◆ Required actions:
1. According to the passage on Don's coaching career, in what year did he earn NL Manager of the Year honors?
2. From the passage on Don's coaching career, repeat the part starting with "New York retired" and going on through "with the Phillies.".
3. Carry the passage on Don's coaching career forward from where it stops.

◆ Text block:
Once his playing career was over, Don was Joe Torre’s bench coach in 2004 as the Yanks held a seemingly commanding 3-0 series advantage over the Boston Red Sox in the ALCS, only to lose four in a row. He coached the Yankees from 2004-07 and the Dodgers from 2008-2010 before landing the job as the Dodgers’ manager from 2011-2015. While managing the Miami Marlins from 2016-2022, he earned NL Manager of the Year honors in 2020 as the Marlins earned their first playoff berth since winning the 2003 Fall Classic. Don and Miami parted ways after the 2022 season.
New York retired his No. 23 jersey, making him the lone Yankee with his number retired without having won a World Series with the team. Now, he hopes to check that box with the Phillies.

◆ Excerpted data:
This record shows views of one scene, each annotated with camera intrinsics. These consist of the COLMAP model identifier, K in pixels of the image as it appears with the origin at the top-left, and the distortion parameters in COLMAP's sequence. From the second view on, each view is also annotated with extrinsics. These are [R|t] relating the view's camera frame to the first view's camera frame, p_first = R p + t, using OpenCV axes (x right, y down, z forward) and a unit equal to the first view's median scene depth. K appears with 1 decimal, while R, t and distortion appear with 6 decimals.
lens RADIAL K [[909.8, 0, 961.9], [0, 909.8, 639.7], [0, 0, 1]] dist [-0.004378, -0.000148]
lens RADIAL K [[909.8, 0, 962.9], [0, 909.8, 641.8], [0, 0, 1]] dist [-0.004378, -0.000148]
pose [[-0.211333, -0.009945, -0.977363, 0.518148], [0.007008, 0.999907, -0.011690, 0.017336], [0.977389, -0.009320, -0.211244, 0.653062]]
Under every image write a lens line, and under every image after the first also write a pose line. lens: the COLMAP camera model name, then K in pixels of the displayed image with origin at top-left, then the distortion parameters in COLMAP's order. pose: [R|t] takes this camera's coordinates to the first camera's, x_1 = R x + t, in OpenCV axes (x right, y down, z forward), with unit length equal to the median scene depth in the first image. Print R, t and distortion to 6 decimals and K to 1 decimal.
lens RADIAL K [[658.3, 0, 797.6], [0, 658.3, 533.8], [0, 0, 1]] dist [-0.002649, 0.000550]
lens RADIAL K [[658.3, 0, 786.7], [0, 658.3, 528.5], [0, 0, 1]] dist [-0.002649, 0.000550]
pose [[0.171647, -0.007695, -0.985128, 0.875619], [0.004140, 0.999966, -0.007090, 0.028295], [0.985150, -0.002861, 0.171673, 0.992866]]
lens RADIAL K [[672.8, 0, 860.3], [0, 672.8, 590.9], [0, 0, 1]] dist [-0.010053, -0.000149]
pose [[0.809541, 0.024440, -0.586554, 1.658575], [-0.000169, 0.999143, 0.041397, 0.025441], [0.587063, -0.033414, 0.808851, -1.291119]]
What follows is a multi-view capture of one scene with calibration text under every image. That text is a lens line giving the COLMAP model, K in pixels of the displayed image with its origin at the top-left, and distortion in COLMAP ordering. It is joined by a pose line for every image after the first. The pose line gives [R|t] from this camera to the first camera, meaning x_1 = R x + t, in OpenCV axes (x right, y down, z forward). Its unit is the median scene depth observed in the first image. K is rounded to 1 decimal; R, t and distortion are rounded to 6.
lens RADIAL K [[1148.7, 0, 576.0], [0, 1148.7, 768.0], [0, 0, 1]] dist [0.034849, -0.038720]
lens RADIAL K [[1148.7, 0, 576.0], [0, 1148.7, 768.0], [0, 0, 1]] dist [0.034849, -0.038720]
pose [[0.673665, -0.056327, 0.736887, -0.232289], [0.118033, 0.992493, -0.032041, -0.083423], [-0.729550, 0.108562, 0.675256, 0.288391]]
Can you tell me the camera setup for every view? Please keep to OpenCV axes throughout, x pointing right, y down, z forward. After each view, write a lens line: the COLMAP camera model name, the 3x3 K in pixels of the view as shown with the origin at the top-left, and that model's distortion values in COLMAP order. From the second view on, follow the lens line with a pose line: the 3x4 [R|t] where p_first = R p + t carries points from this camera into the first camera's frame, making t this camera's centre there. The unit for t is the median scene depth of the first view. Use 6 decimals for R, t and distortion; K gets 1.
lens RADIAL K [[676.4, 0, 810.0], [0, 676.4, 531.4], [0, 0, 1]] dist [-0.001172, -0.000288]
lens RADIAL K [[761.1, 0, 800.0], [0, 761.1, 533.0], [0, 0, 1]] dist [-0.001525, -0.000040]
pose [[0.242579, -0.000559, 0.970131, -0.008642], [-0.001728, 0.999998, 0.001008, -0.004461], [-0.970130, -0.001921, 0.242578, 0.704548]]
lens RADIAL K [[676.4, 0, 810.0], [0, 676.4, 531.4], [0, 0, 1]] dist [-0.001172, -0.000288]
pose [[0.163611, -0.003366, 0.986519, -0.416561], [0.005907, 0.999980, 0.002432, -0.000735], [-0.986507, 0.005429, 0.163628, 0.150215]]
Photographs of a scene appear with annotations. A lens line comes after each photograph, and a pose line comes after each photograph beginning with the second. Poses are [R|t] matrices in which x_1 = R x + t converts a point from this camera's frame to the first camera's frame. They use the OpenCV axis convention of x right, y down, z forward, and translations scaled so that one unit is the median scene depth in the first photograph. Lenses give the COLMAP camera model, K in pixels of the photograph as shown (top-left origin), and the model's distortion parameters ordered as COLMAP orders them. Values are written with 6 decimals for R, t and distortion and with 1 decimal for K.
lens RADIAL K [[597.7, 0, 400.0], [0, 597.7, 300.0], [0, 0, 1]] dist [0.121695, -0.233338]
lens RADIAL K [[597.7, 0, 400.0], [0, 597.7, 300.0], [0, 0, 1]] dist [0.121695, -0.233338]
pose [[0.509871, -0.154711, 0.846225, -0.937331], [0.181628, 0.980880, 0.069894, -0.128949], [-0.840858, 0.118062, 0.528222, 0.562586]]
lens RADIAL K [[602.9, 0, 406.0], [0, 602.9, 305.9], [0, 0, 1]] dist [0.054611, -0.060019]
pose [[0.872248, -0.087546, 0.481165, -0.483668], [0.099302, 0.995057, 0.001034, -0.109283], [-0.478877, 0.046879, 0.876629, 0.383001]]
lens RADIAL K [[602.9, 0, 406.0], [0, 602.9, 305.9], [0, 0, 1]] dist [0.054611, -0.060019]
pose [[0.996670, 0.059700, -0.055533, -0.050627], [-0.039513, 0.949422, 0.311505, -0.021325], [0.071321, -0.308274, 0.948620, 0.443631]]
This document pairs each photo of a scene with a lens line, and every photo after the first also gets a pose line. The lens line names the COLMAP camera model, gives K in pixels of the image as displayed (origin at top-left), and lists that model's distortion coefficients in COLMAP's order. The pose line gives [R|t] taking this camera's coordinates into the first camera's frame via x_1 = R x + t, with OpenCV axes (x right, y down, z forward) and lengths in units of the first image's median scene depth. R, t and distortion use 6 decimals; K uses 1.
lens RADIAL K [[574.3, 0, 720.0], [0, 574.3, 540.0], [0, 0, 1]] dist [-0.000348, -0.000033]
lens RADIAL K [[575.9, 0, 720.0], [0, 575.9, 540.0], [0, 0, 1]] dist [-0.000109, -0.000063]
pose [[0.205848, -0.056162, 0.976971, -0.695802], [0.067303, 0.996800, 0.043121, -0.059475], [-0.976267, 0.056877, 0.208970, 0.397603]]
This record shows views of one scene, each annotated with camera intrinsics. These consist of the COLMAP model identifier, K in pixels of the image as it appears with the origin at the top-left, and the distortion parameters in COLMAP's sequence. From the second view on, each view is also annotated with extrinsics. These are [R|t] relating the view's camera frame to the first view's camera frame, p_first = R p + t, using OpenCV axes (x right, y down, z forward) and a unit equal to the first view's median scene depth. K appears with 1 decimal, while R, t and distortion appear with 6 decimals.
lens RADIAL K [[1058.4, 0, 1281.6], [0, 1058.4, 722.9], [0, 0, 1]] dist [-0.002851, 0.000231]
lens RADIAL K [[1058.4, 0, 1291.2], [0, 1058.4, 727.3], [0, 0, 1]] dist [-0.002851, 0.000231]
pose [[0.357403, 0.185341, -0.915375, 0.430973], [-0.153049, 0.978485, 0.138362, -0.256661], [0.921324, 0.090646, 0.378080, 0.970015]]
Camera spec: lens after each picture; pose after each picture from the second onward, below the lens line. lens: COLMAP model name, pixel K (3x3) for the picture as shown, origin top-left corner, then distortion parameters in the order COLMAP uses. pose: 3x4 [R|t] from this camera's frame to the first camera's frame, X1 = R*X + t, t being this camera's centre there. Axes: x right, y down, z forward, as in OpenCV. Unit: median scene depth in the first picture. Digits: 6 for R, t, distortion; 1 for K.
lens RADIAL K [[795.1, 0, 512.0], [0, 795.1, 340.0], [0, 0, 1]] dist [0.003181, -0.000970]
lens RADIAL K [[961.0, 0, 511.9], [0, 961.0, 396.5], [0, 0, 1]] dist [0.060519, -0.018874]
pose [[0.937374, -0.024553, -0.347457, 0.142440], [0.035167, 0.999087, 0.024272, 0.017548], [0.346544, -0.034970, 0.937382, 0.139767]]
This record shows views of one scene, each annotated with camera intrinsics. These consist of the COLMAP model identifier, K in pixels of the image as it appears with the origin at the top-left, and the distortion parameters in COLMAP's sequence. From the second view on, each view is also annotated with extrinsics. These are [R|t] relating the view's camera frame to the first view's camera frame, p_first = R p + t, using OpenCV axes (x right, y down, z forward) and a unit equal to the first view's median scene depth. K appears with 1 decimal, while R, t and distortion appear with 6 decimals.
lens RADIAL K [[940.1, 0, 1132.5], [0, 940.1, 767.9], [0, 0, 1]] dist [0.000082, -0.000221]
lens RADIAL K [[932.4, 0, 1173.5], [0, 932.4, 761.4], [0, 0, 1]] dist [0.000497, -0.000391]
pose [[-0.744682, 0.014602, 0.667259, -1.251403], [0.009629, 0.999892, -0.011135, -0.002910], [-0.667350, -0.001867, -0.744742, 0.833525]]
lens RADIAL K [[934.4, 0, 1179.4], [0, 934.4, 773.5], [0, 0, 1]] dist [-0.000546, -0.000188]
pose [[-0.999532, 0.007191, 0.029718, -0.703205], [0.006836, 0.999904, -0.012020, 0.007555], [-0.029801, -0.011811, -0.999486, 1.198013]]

◆ Answers to the problems:
1. 2020

2.
New York retired his No. 23 jersey, making him the lone Yankee with his number retired without having won a World Series with the team. Now, he hopes to check that box with the Phillies.

3.
A Baseball Lifer’s New Chapter
After his contract expired with the Blue Jays in fall 2025, Don thought his days in the dugout might be over. “I knew that was it in Toronto,” says Don, who lives in Evansville each off-season. “I thought it was time to come home, but (Louie) seemed to be having such a good time after going to the World Series that he didn’t want it to be done.”
But Don really didn’t want to manage again. “It is a lot because you don’t really have an offseason,” he told Evansville Living before spring training for the 2026 season. “You have to meet with the media twice a day and deal with the front office and free agency and contracts. I don’t want to say I didn’t have the energy to manage again. It was probably more about drive, if I wanted to do that much. I’m more of a teacher.” But his next words eventually proved prophetic: “I’ll help any way I can.”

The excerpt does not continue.